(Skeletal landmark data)
·····

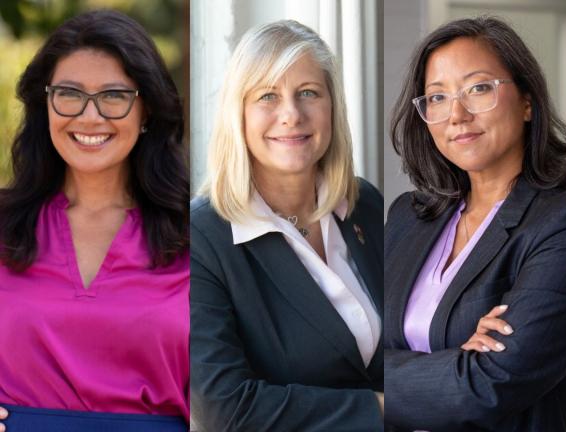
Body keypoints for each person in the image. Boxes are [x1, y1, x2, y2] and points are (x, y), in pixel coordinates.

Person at [0, 9, 189, 432]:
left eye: (114, 96)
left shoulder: (197, 234)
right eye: (69, 93)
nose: (90, 117)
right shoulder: (3, 224)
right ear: (44, 104)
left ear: (147, 113)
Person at [190, 20, 384, 431]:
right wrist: (383, 409)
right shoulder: (200, 239)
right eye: (267, 96)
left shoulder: (364, 205)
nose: (291, 115)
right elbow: (224, 411)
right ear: (237, 114)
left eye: (308, 93)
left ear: (332, 105)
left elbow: (408, 335)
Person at [384, 16, 566, 431]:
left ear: (526, 101)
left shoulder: (562, 222)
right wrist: (456, 361)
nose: (457, 114)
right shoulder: (408, 216)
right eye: (436, 97)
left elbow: (488, 386)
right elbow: (348, 351)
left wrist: (375, 382)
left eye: (478, 88)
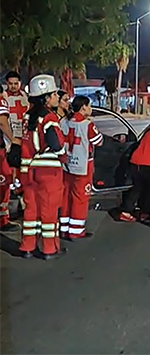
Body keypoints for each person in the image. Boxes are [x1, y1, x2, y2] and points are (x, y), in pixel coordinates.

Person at [18, 75, 66, 260]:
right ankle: (49, 249)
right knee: (49, 211)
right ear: (46, 97)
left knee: (31, 211)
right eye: (54, 94)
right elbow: (55, 143)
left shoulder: (28, 116)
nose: (56, 97)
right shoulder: (49, 118)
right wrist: (63, 154)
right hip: (49, 172)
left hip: (30, 170)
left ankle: (27, 247)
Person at [60, 96, 103, 240]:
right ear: (83, 107)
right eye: (89, 106)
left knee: (66, 197)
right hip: (83, 166)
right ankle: (76, 231)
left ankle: (64, 228)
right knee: (80, 199)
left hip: (67, 165)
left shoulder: (64, 122)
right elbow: (99, 141)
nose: (90, 109)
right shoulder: (87, 124)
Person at [0, 85, 21, 231]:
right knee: (4, 182)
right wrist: (14, 139)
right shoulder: (1, 101)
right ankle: (2, 220)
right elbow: (2, 122)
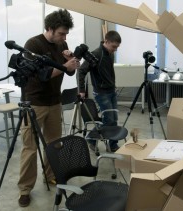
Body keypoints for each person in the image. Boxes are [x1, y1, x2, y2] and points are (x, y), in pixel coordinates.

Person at [17, 9, 80, 207]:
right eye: (61, 33)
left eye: (66, 34)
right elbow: (41, 75)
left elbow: (67, 74)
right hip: (35, 102)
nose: (64, 37)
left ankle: (51, 176)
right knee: (30, 147)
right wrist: (64, 66)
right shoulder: (32, 44)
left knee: (54, 143)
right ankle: (25, 189)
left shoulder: (63, 44)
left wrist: (71, 64)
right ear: (50, 29)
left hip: (54, 101)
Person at [78, 30, 121, 152]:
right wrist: (81, 90)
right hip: (101, 92)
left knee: (114, 118)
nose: (115, 49)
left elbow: (109, 72)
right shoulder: (96, 54)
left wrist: (113, 85)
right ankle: (91, 138)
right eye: (114, 46)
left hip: (111, 91)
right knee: (109, 119)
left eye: (117, 47)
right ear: (106, 42)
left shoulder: (110, 53)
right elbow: (81, 71)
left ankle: (112, 144)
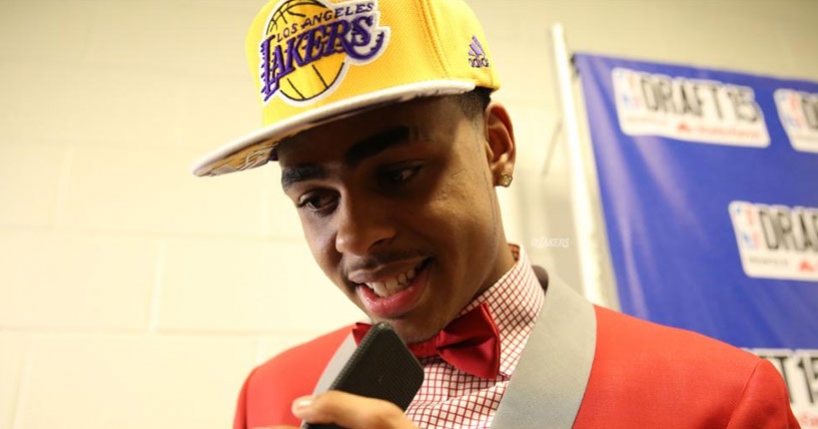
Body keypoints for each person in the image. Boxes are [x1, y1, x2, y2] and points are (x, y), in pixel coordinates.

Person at [192, 0, 799, 427]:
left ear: (496, 147)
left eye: (399, 174)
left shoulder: (719, 401)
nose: (355, 235)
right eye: (315, 200)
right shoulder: (269, 399)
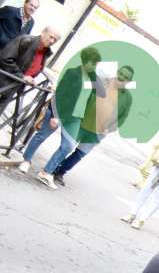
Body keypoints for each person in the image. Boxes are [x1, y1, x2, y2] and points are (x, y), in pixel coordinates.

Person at [40, 62, 135, 188]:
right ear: (117, 72)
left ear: (128, 81)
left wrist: (110, 128)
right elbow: (83, 94)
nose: (121, 77)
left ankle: (60, 172)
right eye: (120, 73)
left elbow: (123, 116)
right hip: (82, 122)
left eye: (125, 77)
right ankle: (48, 171)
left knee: (79, 154)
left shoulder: (127, 97)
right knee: (66, 147)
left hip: (99, 131)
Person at [17, 44, 97, 177]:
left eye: (96, 64)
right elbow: (59, 94)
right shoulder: (72, 73)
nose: (94, 66)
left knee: (68, 146)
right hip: (59, 113)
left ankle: (46, 172)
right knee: (41, 135)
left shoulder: (93, 78)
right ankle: (26, 160)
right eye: (93, 63)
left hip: (75, 117)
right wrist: (55, 115)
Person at [0, 26, 57, 116]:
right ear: (43, 33)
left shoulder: (46, 52)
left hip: (13, 86)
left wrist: (30, 79)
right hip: (3, 81)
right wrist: (22, 76)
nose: (52, 41)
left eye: (55, 40)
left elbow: (32, 67)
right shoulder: (26, 40)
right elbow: (5, 58)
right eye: (51, 37)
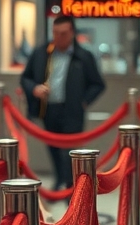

·····

▶ **Action item**: A faithful copy of all the data above, without its pictures, is the expected result.

▶ **Output of the task**:
Body keypoints for each person in the image. Boxes are [x1, y1, x2, y2] and points are (x, y), in pixel coordinates.

Person at [0, 9, 189, 432]:
left eye: (114, 96)
left shoulder: (197, 234)
right eye: (69, 93)
nose: (90, 117)
right shoulder: (3, 224)
right ear: (44, 104)
left ear: (147, 113)
Person at [190, 20, 384, 431]:
right wrist: (383, 409)
right shoulder: (200, 239)
right eye: (267, 96)
left shoulder: (364, 205)
nose: (291, 115)
right elbow: (224, 411)
right ear: (237, 114)
left eye: (308, 93)
left ear: (332, 105)
left elbow: (408, 335)
Person at [384, 16, 566, 431]:
left ear: (526, 101)
left shoulder: (562, 222)
right wrist: (456, 361)
nose: (457, 114)
right shoulder: (408, 216)
right eye: (436, 97)
left elbow: (488, 386)
right elbow: (348, 351)
left wrist: (375, 382)
left eye: (478, 88)
Body keypoints for each person in the image. Boxes are [x1, y1, x2, y2] and points are (x, y), in pixel coordinates.

Person at [18, 75, 66, 260]:
right ankle: (49, 249)
right knee: (49, 211)
right ear: (46, 97)
left knee: (31, 211)
right eye: (54, 94)
right elbow: (55, 143)
left shoulder: (28, 116)
nose: (56, 97)
right shoulder: (49, 118)
right wrist: (63, 154)
right hip: (49, 172)
left hip: (30, 170)
left ankle: (27, 247)
Person at [60, 96, 103, 240]:
right ear: (83, 107)
right eye: (89, 106)
left knee: (66, 197)
right hip: (83, 166)
right ankle: (76, 231)
left ankle: (64, 228)
right knee: (80, 199)
left hip: (67, 165)
left shoulder: (64, 122)
right elbow: (99, 141)
nose: (90, 109)
right shoulder: (87, 124)
Person at [0, 85, 21, 231]:
right knee: (4, 182)
right wrist: (14, 139)
right shoulder: (1, 101)
right ankle: (2, 220)
right elbow: (2, 122)
Body keypoints for each person in the image. Boxes are [x1, y1, x2, y2] and points are (x, y), in pixel coordinates.

Person at [17, 9, 80, 207]:
right eye: (61, 33)
left eye: (66, 34)
right elbow: (41, 75)
left elbow: (67, 74)
right hip: (35, 102)
nose: (64, 37)
left ankle: (51, 176)
right knee: (30, 147)
right wrist: (64, 66)
right shoulder: (32, 44)
left knee: (54, 143)
right ankle: (25, 189)
left shoulder: (63, 44)
left wrist: (71, 64)
right ear: (50, 29)
left hip: (54, 101)
Person at [78, 30, 121, 152]:
right wrist: (81, 90)
right hip: (101, 92)
left knee: (114, 118)
nose: (115, 49)
left elbow: (109, 72)
right shoulder: (96, 54)
left wrist: (113, 85)
right ankle: (91, 138)
right eye: (114, 46)
left hip: (111, 91)
right knee: (109, 119)
left eye: (117, 47)
right ear: (106, 42)
left shoulder: (110, 53)
right elbow: (81, 71)
left ankle: (112, 144)
Body keypoints for each person in the image. Boxes are [x1, y1, x2, y2] and points are (x, y), in pixel coordinates.

Person at [192, 0, 799, 427]:
left ear: (496, 147)
left eye: (399, 174)
left shoulder: (719, 401)
nose: (355, 235)
right eye: (315, 200)
right shoulder: (269, 399)
Body keypoints for each person in the image. Boxes are [x1, y1, x2, y2] and points are (x, y), in pixel coordinates.

Person at [40, 62, 135, 188]:
right ear: (117, 72)
left ear: (128, 81)
left wrist: (110, 128)
right elbow: (83, 94)
nose: (121, 77)
left ankle: (60, 172)
right eye: (120, 73)
left elbow: (123, 116)
right hip: (82, 122)
left eye: (125, 77)
right ankle: (48, 171)
left knee: (79, 154)
left shoulder: (127, 97)
right knee: (66, 147)
left hip: (99, 131)
Person at [17, 44, 97, 177]:
left eye: (96, 64)
right elbow: (59, 94)
right shoulder: (72, 73)
nose: (94, 66)
left knee: (68, 146)
right hip: (59, 113)
left ankle: (46, 172)
right knee: (41, 135)
left shoulder: (93, 78)
right ankle: (26, 160)
right eye: (93, 63)
left hip: (75, 117)
right wrist: (55, 115)
Person at [0, 26, 57, 116]:
right ear: (43, 33)
left shoulder: (46, 52)
left hip: (13, 86)
left wrist: (30, 79)
right hip: (3, 81)
right wrist: (22, 76)
nose: (52, 41)
left eye: (55, 40)
left elbow: (32, 67)
right shoulder: (26, 40)
right elbow: (5, 58)
right eye: (51, 37)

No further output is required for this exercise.